In terms of testing, clinicians seek a balance that allows detection of infections without over-testing and generating false positives.

“There are people who carry C. diff that are asymptomatic,” she says. “You don’t want to just be out there screening everybody because you are going to pick up a lot of false positives. There is a kind of tension between overuse and underuse of the test. We want to make sure we are doing it appropriately and accurately to truly capture those cases so we can treat [and isolate] them to make sure it doesn’t spread, but we don’t want to overdo it and be screening everybody.”

Saint notes that reducing antibiotic use in hospitals not only reduces the risk of CDI – it also reduces the chance of bacteria developing resistance to the remaining antibiotics in the diminishing hospital formulary.

Federal health agencies and top levels of government have set a goal of reducing CDI by 50% by 2020 as part of the National Strategy for Combating Antibiotic-Resistant Bacteria. The CDC also has targeted C. diff as a key threat to public health and is working with the Centers for Medicare & Medicaid Services to create a regulation requiring antibiotic stewardship programs in the next few years. Michigan has started a state-based collaboration program between hospitalists and infectious disease prevention specialists to reduce use of antibiotics, Saint says.

“The doctors who prescribe most of these antibiotics, and who would have to buy in to stewardship programs, are hospitalists,” he says. “Nationally, they’re the ones we must engage with to overcome this disconnect between what people think works and what they’re actually doing, and to implement stewardship programs. This is about changing physician behavior and that makes it more challenging.”

Why has antibiotic overuse persisted despite repeated admonitions and warnings about a post-antibiotic era?

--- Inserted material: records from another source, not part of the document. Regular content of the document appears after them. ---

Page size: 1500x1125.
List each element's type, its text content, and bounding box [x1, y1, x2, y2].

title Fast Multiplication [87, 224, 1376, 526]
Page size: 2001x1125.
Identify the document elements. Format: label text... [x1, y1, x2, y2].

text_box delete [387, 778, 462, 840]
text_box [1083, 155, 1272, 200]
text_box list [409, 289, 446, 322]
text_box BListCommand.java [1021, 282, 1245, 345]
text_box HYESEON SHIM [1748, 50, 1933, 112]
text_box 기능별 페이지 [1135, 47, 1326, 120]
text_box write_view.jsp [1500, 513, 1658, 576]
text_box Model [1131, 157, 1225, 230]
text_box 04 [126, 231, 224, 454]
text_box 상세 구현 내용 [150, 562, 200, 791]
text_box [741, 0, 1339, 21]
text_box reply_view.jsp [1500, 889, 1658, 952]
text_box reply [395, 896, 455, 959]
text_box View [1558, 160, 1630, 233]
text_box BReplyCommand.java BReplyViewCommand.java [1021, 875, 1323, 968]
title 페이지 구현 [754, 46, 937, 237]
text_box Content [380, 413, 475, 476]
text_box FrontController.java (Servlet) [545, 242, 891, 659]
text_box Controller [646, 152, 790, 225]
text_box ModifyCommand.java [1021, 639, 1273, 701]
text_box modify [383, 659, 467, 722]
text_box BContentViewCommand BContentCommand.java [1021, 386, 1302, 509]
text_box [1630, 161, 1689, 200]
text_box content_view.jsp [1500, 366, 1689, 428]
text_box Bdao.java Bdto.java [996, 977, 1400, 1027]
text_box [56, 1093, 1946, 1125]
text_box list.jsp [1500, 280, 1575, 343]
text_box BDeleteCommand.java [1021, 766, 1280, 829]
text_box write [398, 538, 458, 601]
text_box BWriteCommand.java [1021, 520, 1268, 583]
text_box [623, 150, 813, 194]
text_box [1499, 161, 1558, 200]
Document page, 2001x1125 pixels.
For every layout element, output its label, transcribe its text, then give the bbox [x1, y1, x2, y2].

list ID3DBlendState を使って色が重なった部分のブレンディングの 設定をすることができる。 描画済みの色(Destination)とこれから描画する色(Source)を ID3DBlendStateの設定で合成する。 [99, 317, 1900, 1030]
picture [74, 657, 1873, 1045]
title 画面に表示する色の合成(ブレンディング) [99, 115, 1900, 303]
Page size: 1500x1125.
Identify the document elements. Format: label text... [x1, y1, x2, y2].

Noting that America has been described as the most individualistic country in the world, Saint wrote in a viewpoint piece that essentially the needs of the one have triumphed over the needs of the many. Thus the individual patient, the individual physician, are not sufficiently compelled by the common good to forego antibiotic treatment that might provide some benefit.3

References

  1. Saint S, MD, MPH; Fowler, KE, Krein SL, et al. Clostridium Difficile Infection in the United States: A National Study Assessing Preventive Practices Used and Perceptions of Practice Evidence Infect Control Hosp Epidemiol 2015: In press.
  2. Lessa, FC, Mu Y, Bamberg WM, et al. Burden of Clostridium difficile Infection in the United States N Engl J Med 2015; 372:825-834
  3. Flanders SA, Saint S. Why Does Antimicrobial Overuse in Hospitalized Patients Persist? JAMA Intern Med 2014;174(5):661-662.